Now a user could easily choose to add the caching layer as a middleware:

from obstore.store import S3Store
from async_geotiff import GeoTIFF

store = S3Store("bucket")
caching_wrapper = SimpleCache(store)

geotiff = await GeoTIFF.open("path/to/image.tif", store=caching_wrapper)

The user has full access to the caching_wrapper instance as well, if they want to inspect how much memory it's using or log what requests are made.

Read the obspec release post for more information.

Full type hinting

The entire Async-GeoTIFF API is type-hinted as well as possible, leading to effective IDE integration.

Growing test suite

We recently created geotiff-test-data, a repository to hold various sorts of GeoTIFF test files. This repo can then be used as a submodule to provide test fixtures for various repositories like Async-GeoTIFF and deck.gl-raster without growing the disk size of the primary Git repository.
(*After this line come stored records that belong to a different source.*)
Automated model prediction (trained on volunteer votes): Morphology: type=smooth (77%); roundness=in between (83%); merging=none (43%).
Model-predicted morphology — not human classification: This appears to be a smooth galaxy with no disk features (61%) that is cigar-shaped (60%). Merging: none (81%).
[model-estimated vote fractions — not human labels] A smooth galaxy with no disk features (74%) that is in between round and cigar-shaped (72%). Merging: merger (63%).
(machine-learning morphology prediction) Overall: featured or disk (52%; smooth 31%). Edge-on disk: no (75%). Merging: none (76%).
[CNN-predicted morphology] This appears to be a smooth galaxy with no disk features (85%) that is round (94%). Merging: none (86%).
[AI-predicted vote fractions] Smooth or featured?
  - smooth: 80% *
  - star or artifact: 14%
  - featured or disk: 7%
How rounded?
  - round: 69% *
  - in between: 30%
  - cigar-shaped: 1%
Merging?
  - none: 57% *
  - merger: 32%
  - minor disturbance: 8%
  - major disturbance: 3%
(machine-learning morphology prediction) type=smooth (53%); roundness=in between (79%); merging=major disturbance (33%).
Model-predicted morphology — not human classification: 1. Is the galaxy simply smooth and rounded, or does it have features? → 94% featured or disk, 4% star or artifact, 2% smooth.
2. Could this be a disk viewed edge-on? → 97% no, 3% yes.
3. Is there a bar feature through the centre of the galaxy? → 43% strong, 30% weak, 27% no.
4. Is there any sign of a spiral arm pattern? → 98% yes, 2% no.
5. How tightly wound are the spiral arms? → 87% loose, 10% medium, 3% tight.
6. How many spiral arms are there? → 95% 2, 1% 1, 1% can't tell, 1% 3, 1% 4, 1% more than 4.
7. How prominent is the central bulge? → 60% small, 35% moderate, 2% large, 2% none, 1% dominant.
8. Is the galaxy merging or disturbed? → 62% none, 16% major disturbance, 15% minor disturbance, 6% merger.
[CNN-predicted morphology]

The majority of these test files are written using Rasterio

Future work

rio-tiler integration

rio-tiler is a foundational library for accessing raster data for tiled web maps. And Titiler, a Development Seed project for dynamic server-side raster tile generation, is built largely on the backs of rio-tiler. The first step of integrating Async-GeoTIFF into the Titiler ecosystem will be adding support to rio-tiler.

Better API for handling photometric interpretations

Currently Async-GeoTIFF doesn't decode data out of RGB color spaces like YCbCr, which doesn't match Rasterio's handling. We may add an API like Array.to_rgb to offer explicit conversion to an RGB color space.

More compression support

We should support additional compressions like LERC and JPEG XL.